Vinil? Não, obrigado
Com a evidente banalização do CD, indústria da música quer ressuscitar o vinil para voltar a faturar como nos bons tempos
Meus amigos, trabalhar dá um trabalho danado. Pode ser a coisa mais importante do mundo ou um reles texto falando sobre nada. Que dá um trabalhão, isso dá. Não sei se me faço entender, mas é preciso encarar a coisa de frente, matar um leão por dia. Porque, acreditem, escrever é de amargar. E a frase não é minha. É de Otto Lara Resende, amigo do Mestre. Já devo tê-la citado por aqui em uma das 253 colunas que já publiquei, mas certamente não vou me lembrar. Falei do número só pra vocês terem a dimensão do trabalho. Não é mole, não.
No que escrevo essas linhas ouço o novo álbum do Voivod, “Infini”, na web, inteiramente de graça. A própria gravadora do grupo é quem liberou a bagaça, no tal do streaming. É um jeito que você pode ouvir quantas vezes quiser sem pagar nada, mas não pode baixar para o seu computador. Funciona assim o MySpace.com também, o mais famoso site de relacionamentos onde se pode postar arquivos de áudio e vídeo. Assim o sujeito vê se é bom e depois decide se vale comprar. Alguém ainda consome CD?
Eu consumo e prezo muito ter um disquinho em mãos, com encarte, cheiro de encarte e tudo. Não sou, entretanto, a favor do vinil. Acho uma das coisas mais atrasadas de que se tem notícia. Imagine aquela agulha metálica deslizando sobre sulcos de plástico, cobertos por uma tampa de acrílico transparente, só pra gente tentar ouvir boa música. Atrito o nome já diz. Produz um ruído do cão. Sem falar que o som que sai dali, amplificado, eleva esses ruídos, essa esfregação de aço com plástico a um nível insuportável. Dei graças a Deus quando o CD chegou e eu, sempre mais tarde, pude adquirir o meu e renovar minha coleção de discos.

********

# [AÇÃO NECESSÁRIA A]
Diga se cada afirmação abaixo está de acordo com a crônica sobre o vinil, respondendo sim ou não e citando as palavras do texto que decidem a questão.
(i) A crônica afirma que já foram publicadas 253 colunas.
(ii) O novo álbum do Voivod liberado pela gravadora pode ser baixado para o computador.
(iii) A frase "escrever é de amargar" é de autoria de quem escreve a crônica.
# [AÇÃO NECESSÁRIA B]
Traduza para o inglês esta frase da crônica sobre o vinil: "Eu consumo e prezo muito ter um disquinho em mãos, com encarte, cheiro de encarte e tudo."
# [AÇÃO NECESSÁRIA C]
Retome a crônica sobre o vinil e escreva a sua continuação a partir da última frase apresentada.

********

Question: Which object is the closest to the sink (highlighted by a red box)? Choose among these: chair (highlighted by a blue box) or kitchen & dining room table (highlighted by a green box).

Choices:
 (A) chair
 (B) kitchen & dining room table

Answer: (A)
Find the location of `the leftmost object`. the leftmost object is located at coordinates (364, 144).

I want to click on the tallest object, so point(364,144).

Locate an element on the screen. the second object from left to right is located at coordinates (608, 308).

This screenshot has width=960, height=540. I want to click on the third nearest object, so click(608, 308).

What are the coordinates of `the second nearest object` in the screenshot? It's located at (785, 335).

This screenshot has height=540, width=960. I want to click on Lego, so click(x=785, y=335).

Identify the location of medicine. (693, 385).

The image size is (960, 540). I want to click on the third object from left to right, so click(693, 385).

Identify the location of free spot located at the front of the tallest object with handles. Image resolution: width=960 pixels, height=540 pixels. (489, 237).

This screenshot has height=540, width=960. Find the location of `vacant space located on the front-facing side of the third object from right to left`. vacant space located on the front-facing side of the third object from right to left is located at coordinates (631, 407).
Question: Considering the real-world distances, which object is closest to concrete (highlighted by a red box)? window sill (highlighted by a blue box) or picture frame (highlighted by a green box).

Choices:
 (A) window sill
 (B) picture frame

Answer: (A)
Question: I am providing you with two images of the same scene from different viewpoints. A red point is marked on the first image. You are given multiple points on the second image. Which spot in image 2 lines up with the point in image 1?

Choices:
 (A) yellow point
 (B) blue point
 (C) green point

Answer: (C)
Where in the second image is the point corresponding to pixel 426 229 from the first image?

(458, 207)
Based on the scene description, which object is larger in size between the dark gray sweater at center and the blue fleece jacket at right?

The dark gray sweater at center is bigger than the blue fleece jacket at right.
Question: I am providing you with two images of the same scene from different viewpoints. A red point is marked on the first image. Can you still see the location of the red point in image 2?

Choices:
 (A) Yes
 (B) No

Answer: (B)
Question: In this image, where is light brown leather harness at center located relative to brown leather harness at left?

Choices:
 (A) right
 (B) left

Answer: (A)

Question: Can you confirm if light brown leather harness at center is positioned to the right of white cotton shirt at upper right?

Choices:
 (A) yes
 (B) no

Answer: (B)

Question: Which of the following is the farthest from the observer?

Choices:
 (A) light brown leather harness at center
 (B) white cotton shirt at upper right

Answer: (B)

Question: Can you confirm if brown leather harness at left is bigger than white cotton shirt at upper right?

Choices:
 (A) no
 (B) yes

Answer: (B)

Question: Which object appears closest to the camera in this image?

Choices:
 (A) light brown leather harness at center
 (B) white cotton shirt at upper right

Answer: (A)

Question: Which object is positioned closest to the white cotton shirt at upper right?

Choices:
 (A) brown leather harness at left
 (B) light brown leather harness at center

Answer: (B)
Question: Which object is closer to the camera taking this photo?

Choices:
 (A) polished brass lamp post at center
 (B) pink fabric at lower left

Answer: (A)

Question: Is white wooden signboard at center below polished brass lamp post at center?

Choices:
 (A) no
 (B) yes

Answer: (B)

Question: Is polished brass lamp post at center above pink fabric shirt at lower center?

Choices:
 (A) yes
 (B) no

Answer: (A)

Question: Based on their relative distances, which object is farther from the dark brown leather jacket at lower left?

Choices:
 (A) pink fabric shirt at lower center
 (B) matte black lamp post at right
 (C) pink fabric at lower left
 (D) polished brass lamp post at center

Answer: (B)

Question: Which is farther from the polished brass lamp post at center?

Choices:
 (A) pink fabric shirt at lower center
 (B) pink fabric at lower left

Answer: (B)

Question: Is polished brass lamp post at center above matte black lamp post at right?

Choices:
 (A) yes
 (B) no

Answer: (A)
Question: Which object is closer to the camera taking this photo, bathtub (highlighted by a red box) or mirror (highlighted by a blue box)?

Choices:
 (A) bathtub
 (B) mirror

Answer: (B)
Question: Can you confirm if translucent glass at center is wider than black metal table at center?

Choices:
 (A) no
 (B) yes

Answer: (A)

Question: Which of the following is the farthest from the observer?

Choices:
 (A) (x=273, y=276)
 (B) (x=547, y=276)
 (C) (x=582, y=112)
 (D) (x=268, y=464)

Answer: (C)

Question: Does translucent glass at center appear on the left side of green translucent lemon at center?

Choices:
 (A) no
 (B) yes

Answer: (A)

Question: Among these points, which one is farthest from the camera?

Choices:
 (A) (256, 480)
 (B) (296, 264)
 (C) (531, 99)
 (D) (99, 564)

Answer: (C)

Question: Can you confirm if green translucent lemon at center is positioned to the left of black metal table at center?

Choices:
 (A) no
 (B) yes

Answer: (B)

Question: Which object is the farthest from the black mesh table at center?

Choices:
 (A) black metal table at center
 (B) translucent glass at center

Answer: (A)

********

# [RESPOSTA A]
(i) Sim: "em uma das 253 colunas que já publiquei".
(ii) Não: "mas não pode baixar para o seu computador".
(iii) Não: "E a frase não é minha. É de Otto Lara Resende".

# [RESPOSTA B]
I buy them and really value having a little disc in my hands, with the liner notes, the smell of the liner notes and all.

# [RESPOSTA C]
Mas, porém, entretanto, contudo, todavia, nem tudo no vinil é ruim. A capa é um espetáculo de trabalho gráfico, por conta de suas dimensões, praticamente um pôster. Se dupla, então, é pra ficar olhando enquanto se escuta o disco. Se vem com letras, dá até pra acompanhar, porque as do CD são sempre pequeninas. Outra coisa boa do vinil? O som, que tem muito mais graves, sem nenhum ajuste, do que o CD. E olha que, embora não seja um cabra exigente com esse tipo de coisa, meus ouvidos cambaleantes já desenvolveram uma espécie de anticorpo que detecta a diferença. Tá bom de vantagens para o vinil?
Porque bom mesmo é o CD. Tem o tamanho ideal para se carregar, é fácil de guardar, e, o melhor, o leitor óptico reproduz a música com uma clareza cristalina. O problema são os graves que faltam, mas isso não ocorre com todos os discos, e dá pra ajustar em qualquer equipamento chulé – alguns até têm um botão para aumentar o grave diretamente, sem ajuste. Não resta dúvida de que a qualidade de som, que é o que importa, é melhor no CD. O problema é que banalizaram tanto o pobrezinho nos últimos tempos, que ele, assim como a indústria fonográfica de uma firma geral, está cada vez mais sem valor. A saída, então, é ressuscitar o vinil, cobrar bem caro por ele e voltar a faturar. Vinil, aliás, também não pode ser gravado em casa, e aí já viu. Nessa eu não caio, meus amigos.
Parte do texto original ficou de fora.